GuardSquare also mentions that a key element of the vulnerability is a “harmless” feature of the Dalvik/ART virtual machine. The report states that in theory, the Android runtime loads the APK file, extracts its DEX file and then runs its code. However, in practice, the virtual machine (VM) can load and execute both APK files and DEX files. The issue is that when the VM gets an APK file, it still looks at the magic bytes in the header to decide which type of file it is: DEX or APK. On finding a DEX header, it loads the file as a DEX file. If it doesn’t find a header, it loads the file as an APK file containing a zip entry with a DEX file. Thus, it can misinterpret dual DEX/APK files.

GuardSquare says that an attacker can leverage this duality feature of the VM to add a malicious DEX file to a normal APK file without affecting its signature. The Android runtime will accept the APK file as a valid update to a legitimate earlier app version, but the Dalvik VM will load the code from the DEX file, which has been injected with malicious code.

Normally, whenever a user installs an updated version of an app, the app’s signature is verified by the Android runtime to ensure that it matches the older version. When the verification is positive, the updated application gets the permissions which had been granted to the original application. In this way, attackers can use the Janus vulnerability to bypass the signature verification process and get unverified code installed on the devices of unsuspecting users.

What’s even worse is that this unverified code may get access to powerful permissions. This gives rise to some severe possibilities. GuardSquare states:

“An attacker can replace a trusted application with high privileges (a system app, for instance) by a modified update to abuse its permissions. Depending on the targeted application, this could enable the hacker to access sensitive information stored on the device or even take over the device completely. Alternatively, an attacker can pass a modified clone of a sensitive application as a legitimate update [which] can look and behave like the original application but inject malicious behavior.”

The company added that as of now, they hadn’t seen any applications exploiting Janus in the wild. The other bit of good news is the vulnerability requires a user to install a malicious update from a source outside the Google Play Store.

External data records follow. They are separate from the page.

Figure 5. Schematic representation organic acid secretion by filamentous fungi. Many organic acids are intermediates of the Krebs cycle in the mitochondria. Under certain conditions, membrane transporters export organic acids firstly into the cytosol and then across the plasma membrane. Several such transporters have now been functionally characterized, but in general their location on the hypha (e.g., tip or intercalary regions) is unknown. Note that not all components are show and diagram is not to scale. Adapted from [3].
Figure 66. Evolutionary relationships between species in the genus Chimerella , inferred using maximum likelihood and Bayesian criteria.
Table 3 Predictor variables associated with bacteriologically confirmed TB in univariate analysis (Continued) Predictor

Therefore, users who limit app installs to the Play Store are protected.

The Janus vulnerability affects devices running Android 5.0+. Applications that have been signed with APK signature scheme v1 are affected. APKs signed with signature scheme v2 are protected against the vulnerability. This requires that the APKs are running on devices supporting the latest signature scheme (Android 7.0 and newer). Scheme v2 is protected because unlike scheme v1, it considers all bytes in the APK file.

“Older versions of applications and newer applications running on older devices remain susceptible. Developers should at least always apply signature scheme v2,” GuardSquare states.

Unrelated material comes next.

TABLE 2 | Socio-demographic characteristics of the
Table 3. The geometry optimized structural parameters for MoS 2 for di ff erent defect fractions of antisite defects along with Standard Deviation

GuardSquare reported this issue to Google on July 31, 2017, and received acknowledgment on the same day. The company’s report says that Google released a patch to its partners in November, and published the bug (CVE-2017-13156) in the Android Security Bulletin on December 4, 2017.  The vulnerability has been fixed in the December 2017 Android security patch. Separately, F-Droid applications from their official repository have been confirmed to be safe. Lastly, it has been confirmed that the vulnerability has been patched on APKMirror.